I'm creating a checkerboard pattern as follows:
def CheckeredBoard( x=10 , y=10 , sq=2 , xmax = None , ymax = None ):
coords = np.ogrid[0:x , 0:y]
idx = (coords[0] // sq + coords[1] // sq) % 2
if xmax != None: idx[xmax:] = 0.
if ymax != None: idx[:, ymax:] = 0.
return idx
ch = CheckeredBoard( 100, 110 , 10 )
plt.imshow2( ch )
What I would like is to add a number in some of the boxes to number them so that when I run plt.imshow2( ch ) I get the numbers be part of the image.
The only way I can think of doing this is by using some sort of annotation and then saving the image and loading the annotated image but this seems really messy.
For example a succesfull matrix would look like:
1 1 1 1 0 0 0 0
1 1 0 1 0 0 0 0
1 0 0 1 0 0 0 0
1 1 0 1 0 0 0 0
1 0 0 0 0 0 0 0
1 1 1 1 0 0 0 0
1 1 1 1 0 0 0 0
0 0 0 0 1 1 1 1
0 0 0 0 1 1 0 1
0 0 0 0 1 0 1 0
0 0 0 0 1 0 0 0
0 0 0 0 1 0 1 0
0 0 0 0 1 1 0 1
0 0 0 0 1 1 1 1
The matrix above has a 1 and an 8 in the two corners.

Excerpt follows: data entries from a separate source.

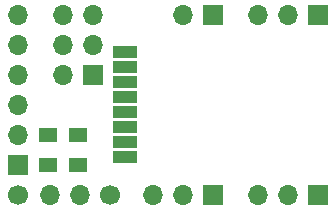
<source format=gbs>
G04 #@! TF.FileFunction,Soldermask,Bot*
%FSLAX46Y46*%
G04 Gerber Fmt 4.6, Leading zero omitted, Abs format (unit mm)*
G04 Created by KiCad (PCBNEW 4.0.5+dfsg1-4) date Tue May  8 10:32:57 2018*
%MOMM*%
%LPD*%
G01*
G04 APERTURE LIST*
%ADD10C,0.100000*%
%ADD11C,1.700000*%
%ADD12O,1.700000X1.700000*%
%ADD13R,1.700000X1.700000*%
%ADD14R,1.500000X1.250000*%
%ADD15R,2.000000X1.000000*%
G04 APERTURE END LIST*
D10*
D11*
X10300000Y-17800000D03*
D12*
X7760000Y-17800000D03*
X5220000Y-17800000D03*
D11*
X2540000Y-17780000D03*
D13*
X2540000Y-15240000D03*
D12*
X2540000Y-12700000D03*
X2540000Y-10160000D03*
X2540000Y-7620000D03*
X2540000Y-5080000D03*
X2540000Y-2540000D03*
D13*
X19050000Y-17780000D03*
D12*
X16510000Y-17780000D03*
X13970000Y-17780000D03*
D14*
X5100000Y-12700000D03*
X7600000Y-12700000D03*
X5100000Y-15240000D03*
X7600000Y-15240000D03*
D15*
X11620000Y-14560000D03*
X11620000Y-13290000D03*
X11620000Y-12020000D03*
X11620000Y-10750000D03*
X11620000Y-9480000D03*
X11620000Y-8210000D03*
X11620000Y-6940000D03*
X11620000Y-5670000D03*
D13*
X8890000Y-7620000D03*
D12*
X6350000Y-7620000D03*
X8890000Y-5080000D03*
X6350000Y-5080000D03*
X8890000Y-2540000D03*
X6350000Y-2540000D03*
D13*
X27940000Y-2540000D03*
D12*
X25400000Y-2540000D03*
X22860000Y-2540000D03*
D13*
X27940000Y-17780000D03*
D12*
X25400000Y-17780000D03*
X22860000Y-17780000D03*
D13*
X19050000Y-2540000D03*
D12*
X16510000Y-2540000D03*
M02*

</source>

Appreciate any help, let me know if you want additional information.
Thanks
EDIT
Here is something closer to what I'd actually like to end up with.
Red circles added for emphasis.
What about using PIL / Pillow?
import numpy as np
import pylab
from PIL import Image, ImageDraw, ImageFont
#-- your data array
xs = np.zeros((20,20))
#-- prepare the text drawing
img = Image.fromarray(xs)
d = ImageDraw.Draw(img)
d.text( (2,2), "4", fill=255)
#-- back to array
ys = np.asarray(img)
#-- just show
pylab.imshow(ys)
how about something like this?
n = 8
board = [[(i+j)%2 for i in range(n)] for j in range(n)]

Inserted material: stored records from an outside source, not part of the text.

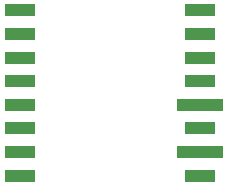
<source format=gbr>
%TF.GenerationSoftware,KiCad,Pcbnew,(6.0.2)*%
%TF.CreationDate,2022-09-28T21:47:16+01:00*%
%TF.ProjectId,m-link-lite,6d2d6c69-6e6b-42d6-9c69-74652e6b6963,rev?*%
%TF.SameCoordinates,Original*%
%TF.FileFunction,Paste,Bot*%
%TF.FilePolarity,Positive*%
%FSLAX46Y46*%
G04 Gerber Fmt 4.6, Leading zero omitted, Abs format (unit mm)*
G04 Created by KiCad (PCBNEW (6.0.2)) date 2022-09-28 21:47:16*
%MOMM*%
%LPD*%
G01*
G04 APERTURE LIST*
%ADD10R,2.500000X1.000000*%
%ADD11R,4.000000X1.000000*%
G04 APERTURE END LIST*
D10*
%TO.C,U4*%
X100100000Y-71250000D03*
X100100000Y-73250000D03*
X100100000Y-75250000D03*
X100100000Y-77250000D03*
D11*
X100100000Y-79250000D03*
D10*
X100100000Y-81250000D03*
D11*
X100100000Y-83250000D03*
D10*
X100100000Y-85250000D03*
X84900000Y-85250000D03*
X84900000Y-83250000D03*
X84900000Y-81250000D03*
X84900000Y-79250000D03*
X84900000Y-77250000D03*
X84900000Y-75250000D03*
X84900000Y-73250000D03*
X84900000Y-71250000D03*
%TD*%
M02*

</source>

from matplotlib import pyplot
fig = pyplot.figure()
ax = fig.add_subplot(1,1,1)
ax.imshow(board, interpolation="nearest")
from random import randint
for _ in range(10):
i = randint(0, n-1)
j = randint(0, n-1)
number = randint(0,9)
ax.annotate(str(number), xy=(i,j), color="white")
pyplot.show()
obviously you'll have your own way of locating the numbers, and and choosing them, other than that though, the annotate functionality has everything you need.

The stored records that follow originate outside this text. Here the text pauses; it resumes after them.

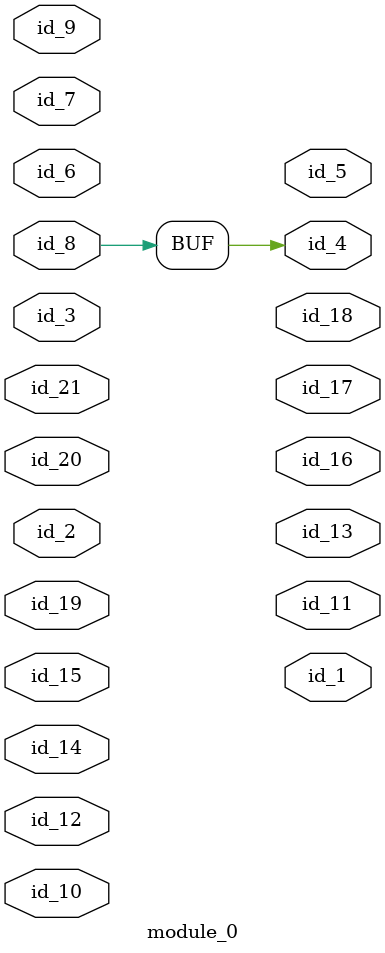
<source format=v>
module module_0 (
    id_1,
    id_2,
    id_3,
    id_4,
    id_5,
    id_6,
    id_7,
    id_8,
    id_9,
    id_10,
    id_11,
    id_12,
    id_13,
    id_14,
    id_15,
    id_16,
    id_17,
    id_18,
    id_19,
    id_20,
    id_21
);
  inout id_21;
  inout id_20;
  inout id_19;
  output id_18;
  output id_17;
  output id_16;
  input id_15;
  inout id_14;
  output id_13;
  inout id_12;
  output id_11;
  inout id_10;
  input id_9;
  input id_8;
  input id_7;
  inout id_6;
  output id_5;
  output id_4;
  inout id_3;
  inout id_2;
  output id_1;
  assign id_4 = id_8;
endmodule

</source>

You might need to offset the numbers, and in that case you can either just have a set size and work out how much you need to offset them by, or you can work out the bounding box of the squares and offset them that way if you want.
Colouring the numbers you also have a few options - you can go with a standard colour for all, or you can opposite colour them;
for _ in range(10):
i = randint(0, n-1)
j = randint(0, n-1)
number = randint(0,9)
colour = "red"
if (i+j)%2 == 1:
colour = "blue"
ax.annotate(str(number), xy=(i,j), color=colour)
but honestly, i think the white option is more readable.